OpenAI describes prompt injection as social engineering aimed at AI agents and lists its layered defenses: instruction-hierarchy safety training, automated red-teaming, AI-based monitors that can be updated quickly, sandboxing of code-running tools, link approval, confirmation before sensitive steps, logged-out mode in Atlas, and a watch mode on sensitive sites that pauses the agent if the user leaves the tab. It cites thousands of hours of prompt-injection-focused red teaming and a bug bounty, and says it has not yet seen significant attacker adoption of the technique.
Nasr, Carlini, Tramèr and 11 co-authors apply gradient, reinforcement learning, search and human red-teaming attacks to 12 published defenses. Most defenses originally reported near-zero attack success, but the adaptive attacks exceed 90% success against most, and human red-teamers succeeded on every challenge in the subset of defenses they were given.

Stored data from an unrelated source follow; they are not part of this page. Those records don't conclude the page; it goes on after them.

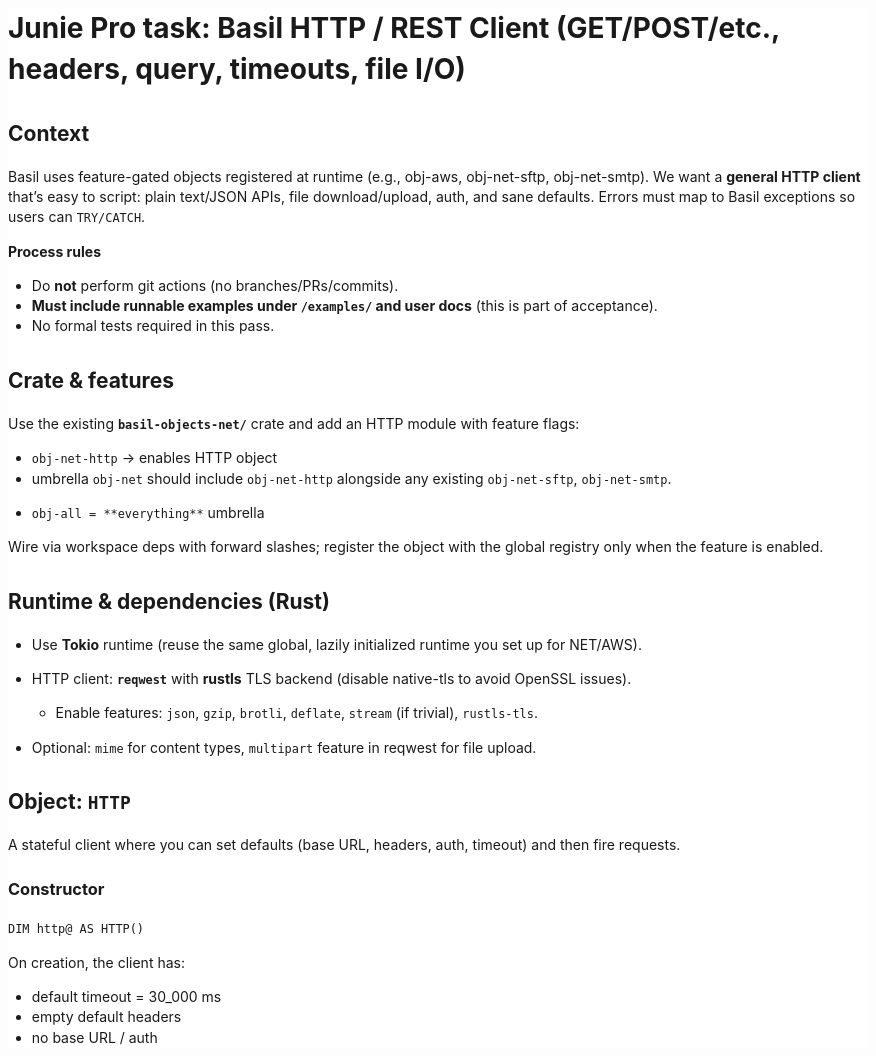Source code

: # Junie Pro task: Basil **HTTP / REST Client** (GET/POST/etc., headers, query, timeouts, file I/O)

## Context

Basil uses feature-gated objects registered at runtime (e.g., obj-aws, obj-net-sftp, obj-net-smtp). We want a **general HTTP client** that’s easy to script: plain text/JSON APIs, file download/upload, auth, and sane defaults. Errors must map to Basil exceptions so users can `TRY/CATCH`.

**Process rules**

* Do **not** perform git actions (no branches/PRs/commits).
* **Must include runnable examples under `/examples/` and user docs** (this is part of acceptance).
* No formal tests required in this pass.

## Crate & features

Use the existing **`basil-objects-net/`** crate and add an HTTP module with feature flags:

* `obj-net-http` → enables HTTP object
* umbrella `obj-net` should include `obj-net-http` alongside any existing `obj-net-sftp`, `obj-net-smtp`.
+ `obj-all = **everything**` umbrella

Wire via workspace deps with forward slashes; register the object with the global registry only when the feature is enabled.

## Runtime & dependencies (Rust)

* Use **Tokio** runtime (reuse the same global, lazily initialized runtime you set up for NET/AWS).
* HTTP client: **`reqwest`** with **rustls** TLS backend (disable native-tls to avoid OpenSSL issues).

    * Enable features: `json`, `gzip`, `brotli`, `deflate`, `stream` (if trivial), `rustls-tls`.
* Optional: `mime` for content types, `multipart` feature in reqwest for file upload.

## Object: `HTTP`

A stateful client where you can set defaults (base URL, headers, auth, timeout) and then fire requests.

### Constructor

```
DIM http@ AS HTTP()
```

On creation, the client has:

* default timeout = 30_000 ms
* empty default headers
* no base URL / auth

Shi and colleagues describe Google DeepMind's continuous adaptive-attack evaluation of Gemini against indirect prompt injection in tool-use settings. On Gemini 2.0, adaptive attacks generally matched or beat non-adaptive ones against eight baseline defenses, reaching 98.4% against in-context learning and 82.4% against spotlighting, while a warning defense and a user-instruction classifier held (at most 10.8% and 3.0%). Adversarial fine-tuning for Gemini 2.5 lowered but did not eliminate attack success.